Achilles tendon rupture are relative common. Although the Achilles tendon formed by the merging of the tendons of gastrocnemius and soleus, is the thickest and strongest tendon in the human body, it remains susceptible to injury.
During the last two decades, the incidence of spontaneous ruptures has been rising, probably because of the increasing keep-fit culture. Approximately 75% of Achilles tendon ruptures occur during sport activities.


Several aetiological hypothesis have been proposed, including:

• adverse influence of corticosteroids
• fluoroqinolone antibiotics
• exercise – induced hyperthermia
• mechanical abnormalities of the foot


The person who suffers a rupture of the Achilles tendon does not feel pain during a particular time of injury. Just feel a sense of kick the tendon, (someone hit me with stones), and immediately perform a failure of anatomical movements of the foot (a total rupture of tendon)


The diagnosis of an acute rupture of the Achilles tendon is usually made by a history of a pop or snap in the posterior aspect of the ankle along with onset of mild pain.

Physical examination reveals a swollen, painful ankle with ecchymosis posteriorly. Many patient can still actively plantarflex the ankle against mild resistance because of the pull of the posterior tibial tendon and the long flexor tendon. Inability to rise onto the toes or a heel resistance test, performed by grasping the heel and resisting plantarflexion, showing absence of plantarflexion power are consistent with an Achilles tendon rupture.

The Thompson test has proved to be a reliable test. During this test, the calf muscle is squeezed with the patient prone and the feet extending over the end of the examination table. If the tendon is intact, the foot can plantarflexed. If it is ruptured, the foot cannot move much or at all.

The diagnostic ultrasonography and Magnetic Resonance Imaging confirm the diagnosis.

Partial rupture of the Achilles tendon

Complete rupture of the Achilles tendon



Controversy has arisen with regards to the optimum treatment for Achilles tendon rupture.
Patients presenting at emergency department with suspected acute Achilles tendon rupture are placed in a equinus plaster of Paris cast and referred to a weekly to a specialist Orthopaedic Surgeon. Ideally they will be seen between one or two week after the rupture. The cast is removed and the patient is assessed. The absence of plantar flexion on calf squeeze adds further reassurance to the diagnosis.

A suitable padded synthetic cast is applied with sufficient plantar flexion to achieve satisfactory apposition of the tendon ends.
The patient is then instructed to remain strictly non-weight bearing until their next appointment.

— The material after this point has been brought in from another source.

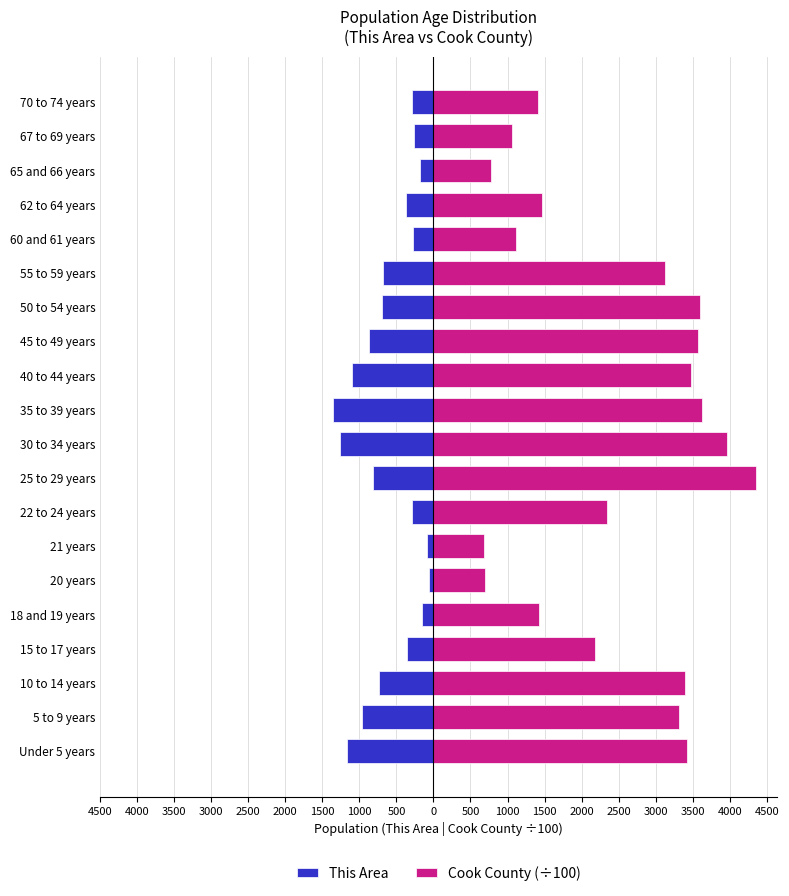

Between Under 5 years and 10 to 14 years, which series saw the biggest shift?

This Area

Protection in a plantar flexed cast continues for a total of four weeks from the date of rupture. Patient remain strictly non-weight bearing all this time.

After the four weeks the plaster removed and special functional boot applied without plantar flexion of the foot (0 degree), for another 2-3 weeks. The patient can touch the toes to the ground and gradually weight bearing.

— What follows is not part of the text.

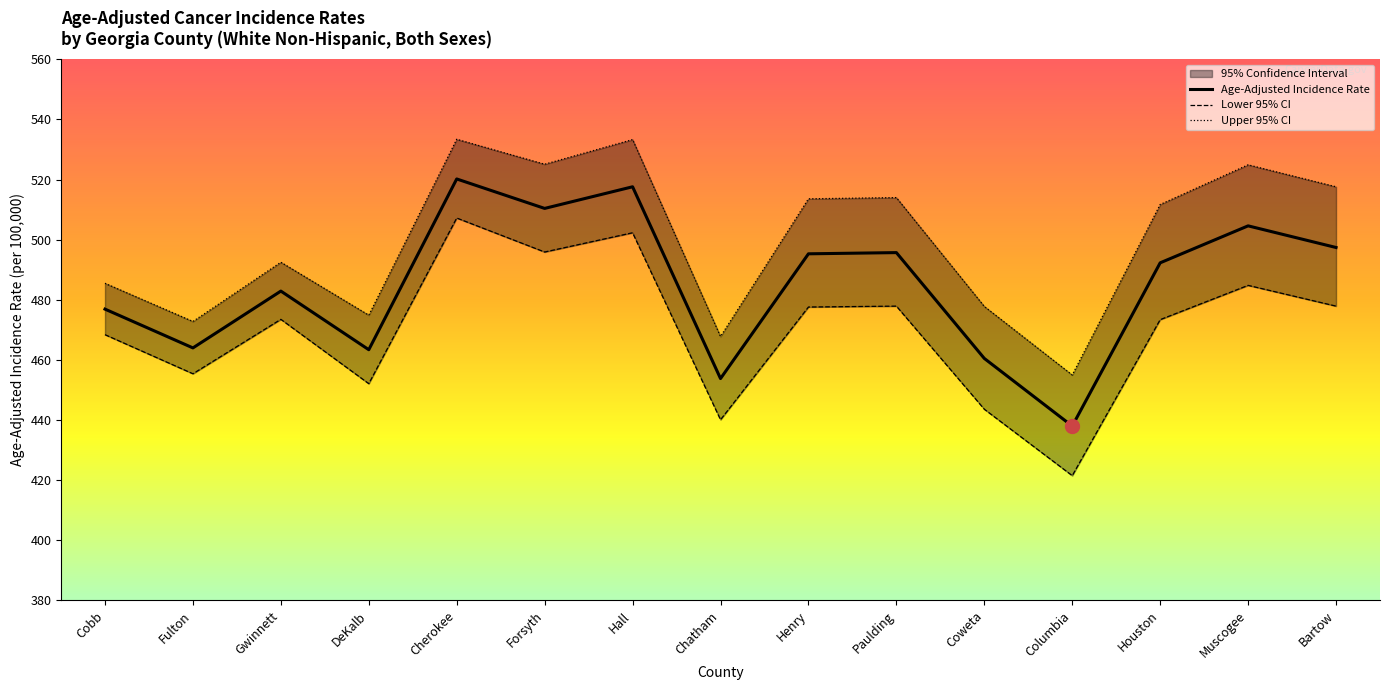

At which category is the sum across all series the highest?

Cherokee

Special functional ankle brace

The physical therapy is necessary to regain the foot and ankle the normal movement.
Nonsurgical care should be reserved for the elderly who are not involved in strenuous activities or for patients whose medical problems preclude surgical intervention.

Generally speaking, surgical reapproximation with reinforcement provides the best opportunity for returns to activities, particularly in the young athletic patients.



Achilles tendon rupture gap (arrows)

Chronic Achilles tendon rupture

Fatty tissue inside the tendon due to chronic condition (two month after rupture)

A physiological young individual with an Achilles tendon rupture who does not wish to accept increased chances of re-rupture is a candidate for the operative procedure.

Open surgery is considered the standard procedure when operative management is contemplated in patient with acute Achilles tendon rupture. Other operative management modalities(MINIMALLY INVASIVE MIS technique),  have advantages but special indications.  With these techniques effectively avoid skin incisions and the whole process of suturing the tendon is made up of small holes in it.

Minimally invasive techniques


After entering the clinic the patient will undergo a full clinical, paraclinical control and placed a special splint to stabilize the ankle. The patient remains with no food and water waiting the time of surgery.


Open surgical procedure using special loops and microsurgery techniques.

The surgery is usually the same day,  lasts about 60-70 minutes and is done with the help of surgical microscope using microsurgical techniques for the best and safest course. The patient remains in hospital for 24 hours to receive full medical and nursing care.

Discharge takes on the day after the surgery with special instructions.

The patient wear a special splint to stabilize the ankle joint.
In 15 days from the day of surgery is to remove the sutures.

Tendon suturing (Krakow)

The rupture of the Achilles tendon is shown in the sketch on the blank back of the ankle

The finger is placed directly over the point of rupture of the tendon


The patient is placed in a cast or brace in approximately 15-20° of plantar flexion about 1 month. This is followed by a heel lift and gentle, progressive active-assisted exercises. Eccentric muscle strengthening is initiated 2 to 3 months postoperatively.